The perfect mini cupcakes to serve for Easter. The chopped jelly beans baked inside provide a fun colorful surprise that all the kids will love.
- 48 mini or 24 standard-size paper cupcake liners
- 1 package (15.25 ounces) white or vanilla cake mix
- 1 cup WONKA SweeTARTS or LAFFY TAFFY flavored Jelly Beans, divided
- 1 3/4 cups water
- 3 large egg whites
- 2 tablespoons all-purpose flour
- 1 package (8 ounces) reduced-fat cream cheese, at room temperature
- 1 cup powdered sugar
- 1 teaspoon vanilla extract
- WONKA SweeTARTS Gummies or Bunny Gummies (optional)
PREHEAT oven to 350° F. Line mini cupcake tins with 48 paper liners or standard-size cupcake tins with 24 paper liners.
REMOVE 1 tablespoon of cake mix and place in a small bowl. Chop 3/4 cup of Jelly Beans and add to bowl with cake mix. Stir to combine.

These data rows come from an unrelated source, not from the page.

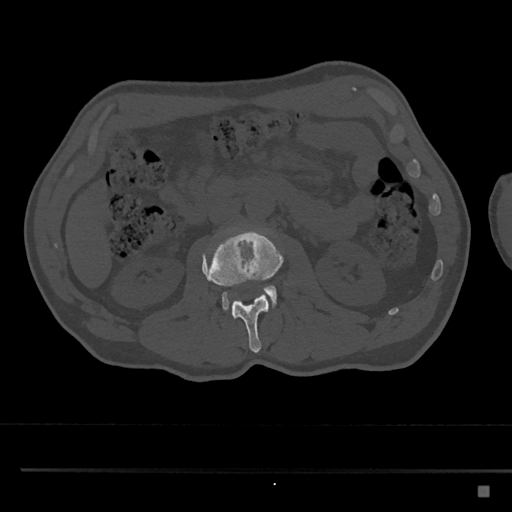
CT including the spine, one axial slice; position 740 of 797 along the scan axis; 120 kVp; bone window (W 1800 / L 400 HU); 0.5 mm slice thickness; 512 × 512 image matrix, field of view 391 × 391 mm. Patient: male, 59 years. Case-level facts recorded for this patient, not image findings: primary cancer: prostate.
Structures marked on this image (semi-automatically segmented with operator editing):
- L2 vertebra: bounding box (x1, y1, x2, y2) in pixels: (202, 228, 284, 353)
- L3 vertebra: (222, 285, 277, 312)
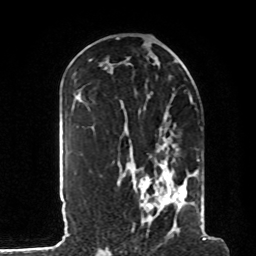
Breast MRI, one axial slice; slice 49 of 80 in the series (ordered by position); cropped to one breast; dynamic contrast-enhanced series, time point 2 of 8 at this slice position (early post-contrast); 1.5 T; TE 4.2 ms, TR 7 ms; 2 mm slice thickness; 256 × 256 image matrix. Female patient.
Structures marked on this image (semi-automatic segmentation, software-assisted and operator-edited):
- enhancing-tissue mask used for the functional tumour volume (all voxels passing the contrast-enhancement thresholds inside the analysis volume; usually the tumour): box from (x=124, y=107) to (x=204, y=230) px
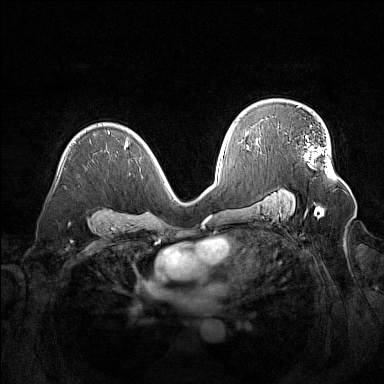
Breast MRI (dynamic contrast-enhanced), one axial slice; position 98 of 160 along the scan axis; dynamic contrast-enhanced series, time point 2 of 7 at this slice position (early post-contrast); 1.5 T; TE 1.8 ms, TR 5 ms; 1 mm slice thickness; 384 × 384 image matrix, field of view 380 × 380 mm. Female patient.
Outlined on this slice (semi-automatic segmentation, software-assisted and operator-edited):
- enhancing-tissue mask used for the functional tumour volume (all voxels passing the contrast-enhancement thresholds inside the analysis volume; usually the tumour): bounding box (x1, y1, x2, y2) in pixels: (305, 125, 329, 172)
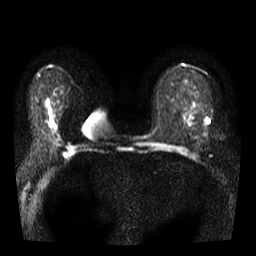
Breast MRI, one axial slice. Slice 20 of 38 in the series (ordered by position). Diffusion-weighted series; image 2 of 4 stored at this slice position (different b-values; order by instance number). 3 T. 5 mm slice thickness. 256 × 256 image matrix. Female patient.
Annotated regions visible in this slice (outlined manually by an expert reader):
- tumour on diffusion-weighted imaging: bounding box [x1, y1, x2, y2] px = [206, 118, 210, 124]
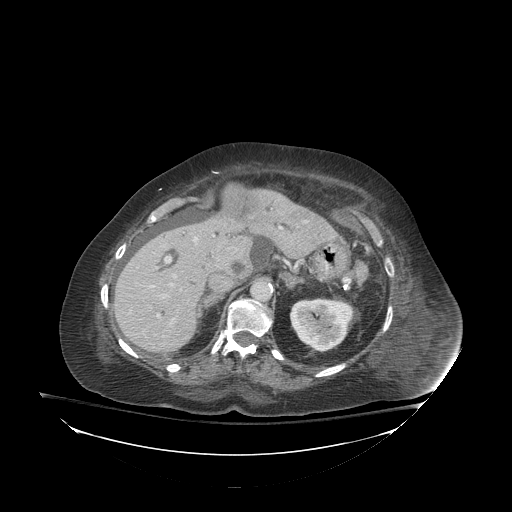
Contrast-enhanced abdominal CT (liver protocol), one axial slice; slice 55 of 81 in the series (ordered by position); reconstruction kernel STANDARD; soft-tissue window (W 400 / L 40 HU); 2.5 mm slice thickness; 512 × 512 image matrix, field of view 500 × 500 mm. From the clinical record (not read from this slice): diagnosis: hepatocellular carcinoma (patient treated with transarterial chemoembolisation; whether this scan precedes or follows treatment is not stated here); TNM stage (as recorded): Stage-I; Child-Pugh class: B; tumour differentiation: well-moderately differentiated; tumour nodularity: uninodular.
Structures marked on this image (semi-automatically segmented with operator editing):
- liver parenchyma outside the tumour (the mass and vessels are separate outlines, so this box may not span the whole liver): box from (x=114, y=190) to (x=334, y=352) px
- mass: (x=222, y=185)–(x=263, y=220)
- portal vein: (x=149, y=237)–(x=198, y=321)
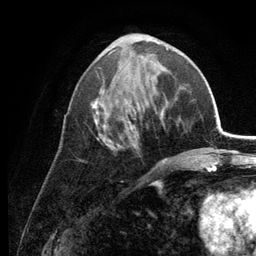
Breast MRI (dynamic contrast-enhanced), one axial slice. Slice 54 of 134 in the series (ordered by position). Cropped to one breast. Dynamic contrast-enhanced series, time point 2 of 6 at this slice position (early post-contrast). 3 T. TE 2.8 ms, TR 7.6 ms. 1.2 mm slice thickness. 256 × 256 image matrix. Female patient.
Structures marked on this image (semi-automatic segmentation, software-assisted and operator-edited):
- enhancing-tissue mask used for the functional tumour volume (all voxels passing the contrast-enhancement thresholds inside the analysis volume; usually the tumour): bounding box [x1, y1, x2, y2] px = [79, 34, 168, 161]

COMBINE remaining cake mix, water, egg whites and flour in large bowl and beat according to cake mix package directions. Fold in chopped Jelly Beans. Divide batter evenly among cupcake liners.
BAKE for 15 to 20 minutes or until wooden pick inserted in cupcake comes out clean. Cool completely in pan on wire rack.
BEAT cream cheese, powdered sugar and vanilla extract in medium mixer bowl until creamy.
FROST cupcakes evenly with frosting; decorate with remaining 1/4 cup Jelly Beans and Gummies.